4. Swap out the widely-prescribed and deadly methadone, for cannabis grown on license for NHS Scotland.
5. We support the 7 Key Recommendations in the May 2024 report from the Salvation Army entitled "Breaking The Cycle". These are verbatim below, from their website: salvationarmy.org.uk/homelessness-policy/breaking-cycle
i. All local authorities in Scotland to analyse the cause of death of any individual who dies while in temporary accommodation arranged by the council or a Housing First tenancy. This information should be promptly reviewed in order to identify any trends in need of action by the local authority.
ii. Cities and regions with high levels of rough sleeping should introduce a similar recording system of the rough sleeping population as used in London (CHAIN).
iii. Government, councils and Health & Social Care Partnerships (HSCPs) to work together to ensure there is drug, alcohol and mental health support available evenings and weekends in all local authority areas.
iv. Drug and alcohol policy should be treated predominantly as a public health issue.

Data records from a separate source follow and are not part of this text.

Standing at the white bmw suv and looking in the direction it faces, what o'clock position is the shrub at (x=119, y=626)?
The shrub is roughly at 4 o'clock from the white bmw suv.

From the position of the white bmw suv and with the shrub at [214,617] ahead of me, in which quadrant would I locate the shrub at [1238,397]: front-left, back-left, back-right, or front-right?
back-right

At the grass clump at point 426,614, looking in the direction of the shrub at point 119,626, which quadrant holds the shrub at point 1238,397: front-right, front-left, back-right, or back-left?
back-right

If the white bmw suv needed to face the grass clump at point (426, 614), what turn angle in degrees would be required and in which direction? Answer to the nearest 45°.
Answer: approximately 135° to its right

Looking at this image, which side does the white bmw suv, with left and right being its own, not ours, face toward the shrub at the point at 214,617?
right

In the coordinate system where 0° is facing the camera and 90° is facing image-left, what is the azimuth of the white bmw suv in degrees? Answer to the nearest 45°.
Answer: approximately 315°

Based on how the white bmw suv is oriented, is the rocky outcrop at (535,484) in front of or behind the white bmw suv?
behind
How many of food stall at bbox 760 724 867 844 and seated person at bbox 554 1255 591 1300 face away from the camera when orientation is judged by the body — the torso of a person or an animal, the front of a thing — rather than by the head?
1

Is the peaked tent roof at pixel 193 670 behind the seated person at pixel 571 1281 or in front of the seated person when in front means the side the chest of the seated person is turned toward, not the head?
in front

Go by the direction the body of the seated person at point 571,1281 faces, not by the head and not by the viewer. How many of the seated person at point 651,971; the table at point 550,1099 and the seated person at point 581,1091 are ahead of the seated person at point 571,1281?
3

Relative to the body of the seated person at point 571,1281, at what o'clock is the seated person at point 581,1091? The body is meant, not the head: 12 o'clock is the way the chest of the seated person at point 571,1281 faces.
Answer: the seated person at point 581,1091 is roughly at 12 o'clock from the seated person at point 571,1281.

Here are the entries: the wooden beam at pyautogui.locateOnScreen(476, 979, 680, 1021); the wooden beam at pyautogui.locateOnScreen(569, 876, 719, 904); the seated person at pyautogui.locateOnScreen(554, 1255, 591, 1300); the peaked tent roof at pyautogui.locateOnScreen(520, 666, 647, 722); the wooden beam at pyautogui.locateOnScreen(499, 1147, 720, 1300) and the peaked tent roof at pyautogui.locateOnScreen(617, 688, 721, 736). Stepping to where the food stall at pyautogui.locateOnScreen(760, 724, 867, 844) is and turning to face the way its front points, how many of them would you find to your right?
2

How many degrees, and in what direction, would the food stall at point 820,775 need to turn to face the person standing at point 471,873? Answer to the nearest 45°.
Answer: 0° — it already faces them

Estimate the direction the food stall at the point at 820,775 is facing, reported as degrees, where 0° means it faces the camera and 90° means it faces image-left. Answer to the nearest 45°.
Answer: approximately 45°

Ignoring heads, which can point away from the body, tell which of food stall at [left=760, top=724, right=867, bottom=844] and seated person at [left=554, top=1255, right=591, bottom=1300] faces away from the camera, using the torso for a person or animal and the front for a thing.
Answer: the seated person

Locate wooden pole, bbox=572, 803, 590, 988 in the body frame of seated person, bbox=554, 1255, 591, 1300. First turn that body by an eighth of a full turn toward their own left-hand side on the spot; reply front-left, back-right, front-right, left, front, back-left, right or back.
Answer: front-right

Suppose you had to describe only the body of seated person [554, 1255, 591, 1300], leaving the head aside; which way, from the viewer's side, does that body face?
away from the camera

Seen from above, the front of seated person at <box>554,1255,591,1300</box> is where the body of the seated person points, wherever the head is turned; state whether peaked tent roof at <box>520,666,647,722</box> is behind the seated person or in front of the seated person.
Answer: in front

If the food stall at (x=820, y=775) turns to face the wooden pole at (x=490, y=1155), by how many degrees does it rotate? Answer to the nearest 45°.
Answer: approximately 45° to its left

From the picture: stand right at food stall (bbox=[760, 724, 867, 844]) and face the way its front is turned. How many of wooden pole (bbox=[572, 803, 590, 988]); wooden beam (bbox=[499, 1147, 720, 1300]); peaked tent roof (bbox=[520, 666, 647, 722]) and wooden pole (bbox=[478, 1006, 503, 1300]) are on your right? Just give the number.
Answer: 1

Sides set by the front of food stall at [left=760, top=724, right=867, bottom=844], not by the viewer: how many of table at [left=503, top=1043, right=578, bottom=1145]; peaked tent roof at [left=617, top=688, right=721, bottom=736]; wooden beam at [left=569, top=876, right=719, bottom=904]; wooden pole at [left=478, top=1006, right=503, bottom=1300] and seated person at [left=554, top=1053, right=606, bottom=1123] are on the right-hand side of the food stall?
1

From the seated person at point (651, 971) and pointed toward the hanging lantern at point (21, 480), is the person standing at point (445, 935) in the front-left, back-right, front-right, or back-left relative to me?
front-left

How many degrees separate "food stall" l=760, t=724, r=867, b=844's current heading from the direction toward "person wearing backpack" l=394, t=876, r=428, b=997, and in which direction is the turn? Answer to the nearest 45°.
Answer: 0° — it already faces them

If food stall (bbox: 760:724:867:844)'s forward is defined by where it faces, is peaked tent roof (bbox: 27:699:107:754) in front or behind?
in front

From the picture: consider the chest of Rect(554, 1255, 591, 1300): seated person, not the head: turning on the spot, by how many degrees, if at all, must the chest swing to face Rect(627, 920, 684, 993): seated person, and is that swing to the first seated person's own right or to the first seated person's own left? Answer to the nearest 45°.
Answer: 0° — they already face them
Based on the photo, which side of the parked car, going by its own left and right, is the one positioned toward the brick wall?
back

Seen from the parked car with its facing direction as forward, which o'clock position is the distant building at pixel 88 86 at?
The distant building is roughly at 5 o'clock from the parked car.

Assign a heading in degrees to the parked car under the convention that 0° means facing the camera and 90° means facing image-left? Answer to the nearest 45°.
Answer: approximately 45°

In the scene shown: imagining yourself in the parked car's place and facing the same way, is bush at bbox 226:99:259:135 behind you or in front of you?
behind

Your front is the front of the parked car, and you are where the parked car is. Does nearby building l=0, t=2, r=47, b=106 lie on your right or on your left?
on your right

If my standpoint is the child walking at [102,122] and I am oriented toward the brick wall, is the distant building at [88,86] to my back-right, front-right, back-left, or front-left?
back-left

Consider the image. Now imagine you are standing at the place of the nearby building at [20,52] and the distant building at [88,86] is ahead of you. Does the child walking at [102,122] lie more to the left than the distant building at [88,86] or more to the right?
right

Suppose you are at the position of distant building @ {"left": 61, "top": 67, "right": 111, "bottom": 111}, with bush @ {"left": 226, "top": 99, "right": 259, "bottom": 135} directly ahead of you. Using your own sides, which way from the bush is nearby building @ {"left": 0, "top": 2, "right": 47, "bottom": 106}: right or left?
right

v. People housed in temporary accommodation to be prioritised in receiving specialist support for substance use and mental health.
vi. People in Housing First tenancies to be prioritised in receiving specialist support for substance use and mental health.
vii. No individual, especially if they are experiencing homelessness, should be denied mental health support on the basis that they are using drugs or consuming alcohol.
6. Heroin is a plague on our streets. We should go after the dealers, cut the supply, and impose 30-year minimum sentences for anyone caught selling it.